In the short-term, it must cope with a blockade imposed by Serbia, over which much of Kosovo’s food and electricity is supplied.

An interruption of those supplies, along with a blockade of the key transport routes, could cause hardship to the impoverished population.

After that, in the medium-term, foreign investors need to be persuaded to deploy their capital in a territory where ethnic volatility triggered bloody violence in the not-too-distant past.

Only billions of dollars of investments in infrastructure, construction, energy and farming will create the jobs desperately to counter high unemployment running at 80 percent in some areas.

The toughest task is in the long term – to convert Kosovo into a truly democratic place with the help of European policemen, judges, customs and administration officials.

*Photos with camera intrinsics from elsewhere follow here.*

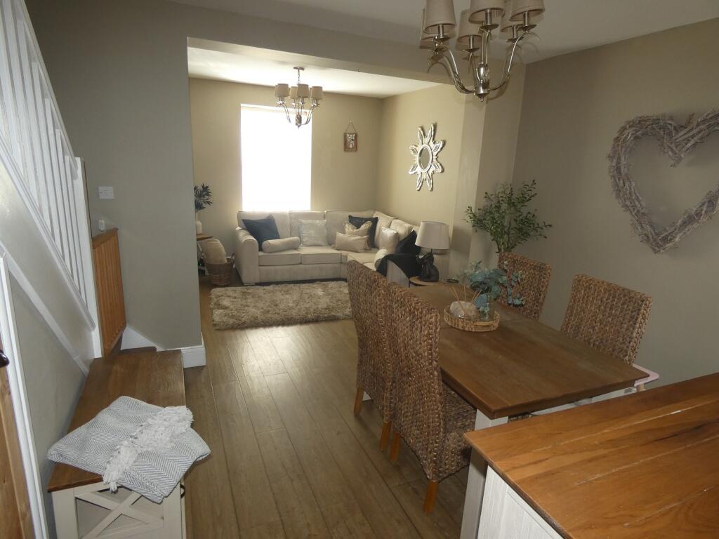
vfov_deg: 66.0
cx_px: 360
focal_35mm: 20
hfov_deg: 81.7
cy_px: 270
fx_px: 415
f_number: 2.8
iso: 200
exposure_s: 1/60
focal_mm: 3.6
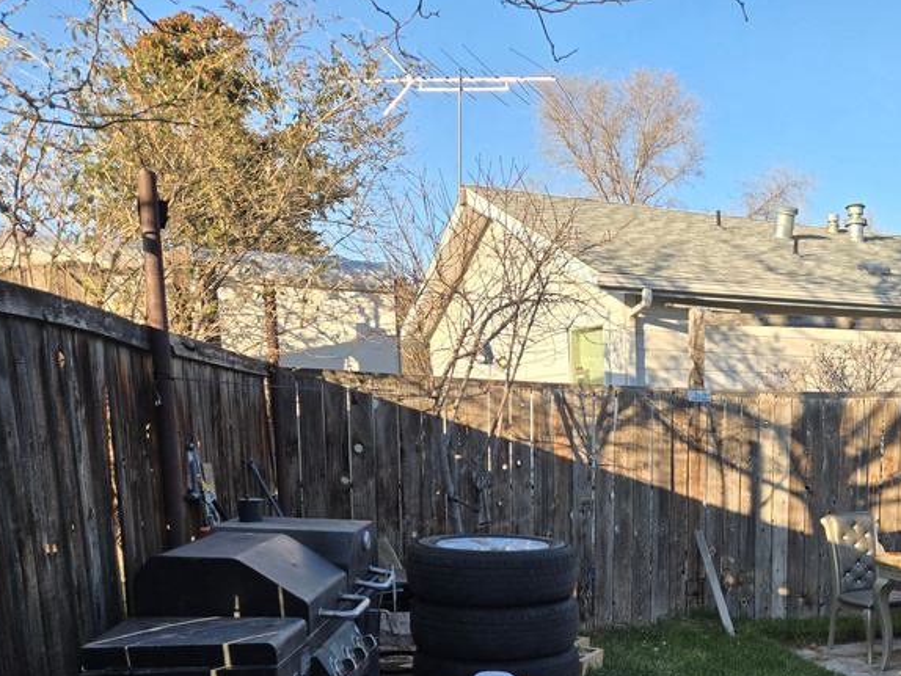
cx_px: 780
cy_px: 594
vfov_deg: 33.5
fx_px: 1068
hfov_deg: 42.6
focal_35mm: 41
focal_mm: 5.4
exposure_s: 1/1751
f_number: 1.8
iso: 80
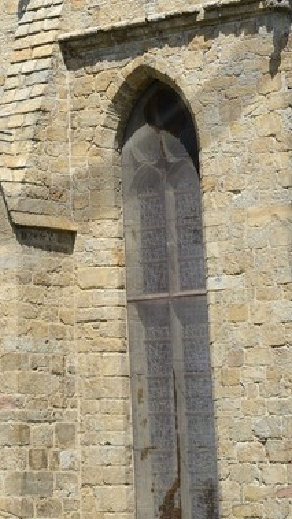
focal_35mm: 128
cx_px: -75
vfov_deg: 15.8
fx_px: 1763
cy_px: -177
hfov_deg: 9.3
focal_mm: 29
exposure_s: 1/250
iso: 200
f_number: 11
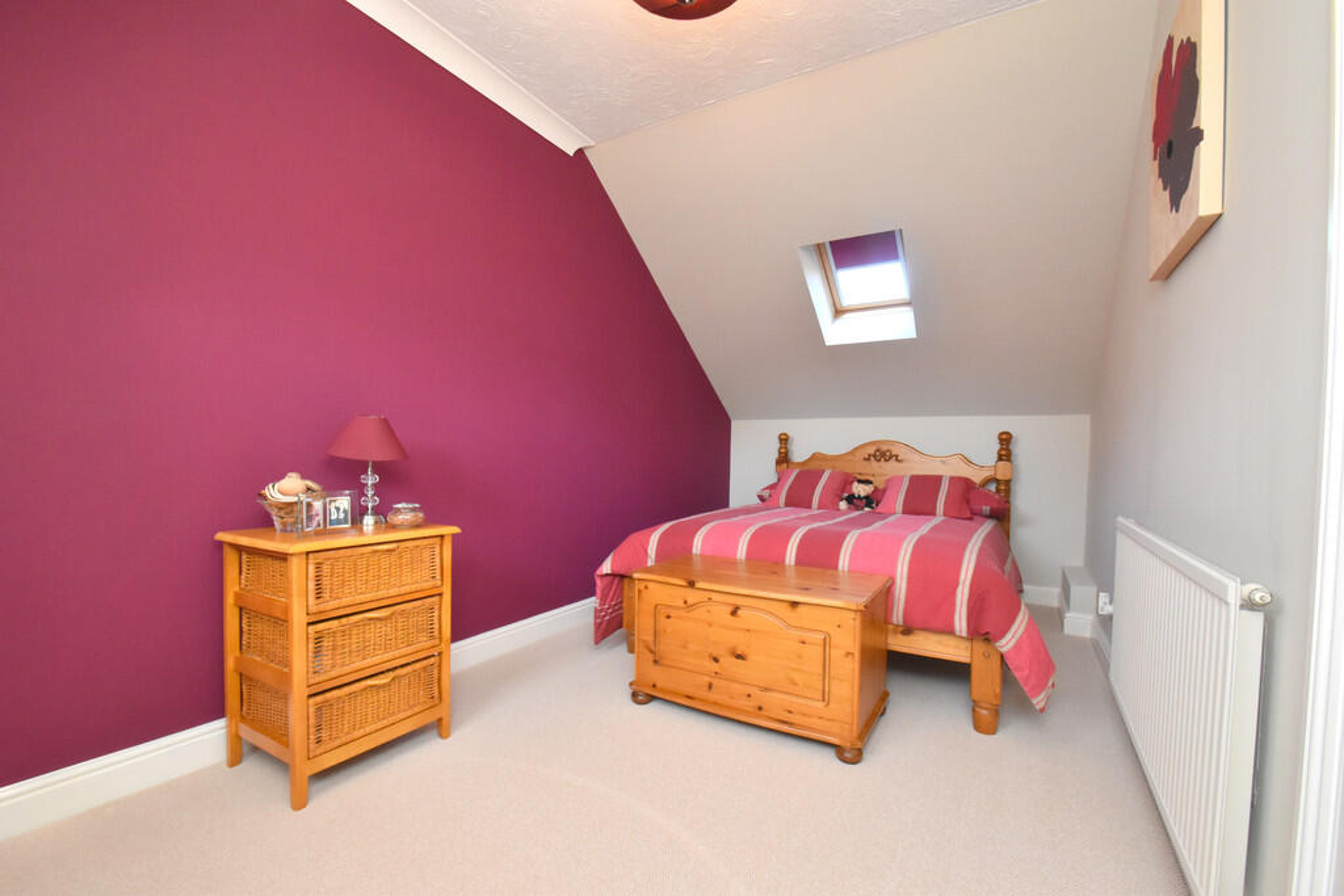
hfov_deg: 100.4
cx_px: 672
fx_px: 560
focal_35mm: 15
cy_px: 448
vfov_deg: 77.3
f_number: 9
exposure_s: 1/60
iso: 1600
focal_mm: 10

Despite an almost a decade of development under international guidance and billions of dollars in aid, Kosovo remains a hub of crime in Europe.

Trafficking in humans, weapons and drugs, prostitution and racketeering, it is all a way of life, just as it is an open secret that many top politicians have links to criminals.

Western politicians and diplomats publicly repeat the mantra that Kosovo should not merge with any of its neighbours. Privately, however, they see it only as a matter of time before Albanians in Kosovo, as well as those in Macedonia, Montenegro and southern Serbia, start pressing for unification with Albania proper.

Now spread across five countries, the six-million-strong Albanian nation is among the larger groups in the fragmented Balkans.

The European Union, of which the majority of member-states intend to recognize Kosovo, is nevertheless in a quandary. At the moment, wary of stumbling on the final few metres of their journey, the Albanians nod to everything Brussels says.

However, the question is what will happen once they become fed up with the nagging over failure to meet criteria set by their EU backers.

Many see the answer in Kosovo’s quick induction into the European Union, but for others that would be a step toward the Balkanisation of Europe.